They are the monarchs of Hong Kong business: the Hongkong Bank, Swire Pacific, China Resources and many other leading companies. But they have finally met their match.
They may be able to erect skyscrapers with a single stroke of the pen, but when it comes to getting together with the Government to use modern technology they have failed badly.
But not as badly as the taxpayer, who on Friday stumped up a loan of $425 million to pour into the troubled Tradelink computer system. This is on top of the $162 million that has already been spent in equity and overdrafts, of which about half came from the Government.
But the real cost of the Tradelink problems cannot be calculated. The real cost is the millions of staff hours spent unnecessarily shuffling pieces of paper, both in the Government and the private sector, which could have all been saved years ago.
For a peek at the world Tradelink is trying to revolutionise, just take a trip to the Trade Department HQ in Mongkok. The crowds of clerks hauling bundles of paper present a mind-boggling vision of spent time. Somewhere out of public gaze is an equally vast empire of staff pushing, chopping, clipping and signing these sheets before they are shoved back into the hands of the applicant a few days later.
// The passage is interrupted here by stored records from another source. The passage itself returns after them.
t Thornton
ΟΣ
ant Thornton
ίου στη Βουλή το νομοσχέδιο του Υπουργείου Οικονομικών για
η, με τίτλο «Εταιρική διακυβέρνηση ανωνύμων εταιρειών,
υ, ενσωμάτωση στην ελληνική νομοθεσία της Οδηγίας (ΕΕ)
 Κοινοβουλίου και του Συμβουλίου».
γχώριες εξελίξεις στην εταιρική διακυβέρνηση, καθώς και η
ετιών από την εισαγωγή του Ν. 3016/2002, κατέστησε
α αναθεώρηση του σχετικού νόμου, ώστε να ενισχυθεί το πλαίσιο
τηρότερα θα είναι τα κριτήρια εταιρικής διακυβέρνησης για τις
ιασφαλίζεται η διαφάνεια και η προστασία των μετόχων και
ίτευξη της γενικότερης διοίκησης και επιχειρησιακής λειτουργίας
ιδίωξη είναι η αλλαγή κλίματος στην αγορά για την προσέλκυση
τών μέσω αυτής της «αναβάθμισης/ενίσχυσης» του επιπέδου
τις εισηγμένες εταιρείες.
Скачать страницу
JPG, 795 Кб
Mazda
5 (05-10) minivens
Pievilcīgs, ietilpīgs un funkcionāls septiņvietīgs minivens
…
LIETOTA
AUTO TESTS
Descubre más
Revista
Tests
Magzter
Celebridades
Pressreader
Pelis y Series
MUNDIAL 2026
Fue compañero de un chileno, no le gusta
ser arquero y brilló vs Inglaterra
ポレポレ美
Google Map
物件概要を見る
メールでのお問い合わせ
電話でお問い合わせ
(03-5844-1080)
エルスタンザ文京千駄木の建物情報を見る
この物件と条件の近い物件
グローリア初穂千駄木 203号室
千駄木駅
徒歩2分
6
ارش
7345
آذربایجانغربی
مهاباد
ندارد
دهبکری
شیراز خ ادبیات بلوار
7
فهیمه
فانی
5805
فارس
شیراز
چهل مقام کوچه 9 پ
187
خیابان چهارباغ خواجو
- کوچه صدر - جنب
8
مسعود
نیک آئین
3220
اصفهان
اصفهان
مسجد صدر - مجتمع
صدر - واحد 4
A commercial data transfer company estimated in January that exchange of paper documents for trading costs about $77 billion a year - about five per cent of total trade.
All this work is necessary because of the highly-regulated nature of international trade, where quotas need to be tracked and goods carefully proven to come from where they claim. Other government paperwork empires include Government Supplies, Customs and Excise, and Immigration.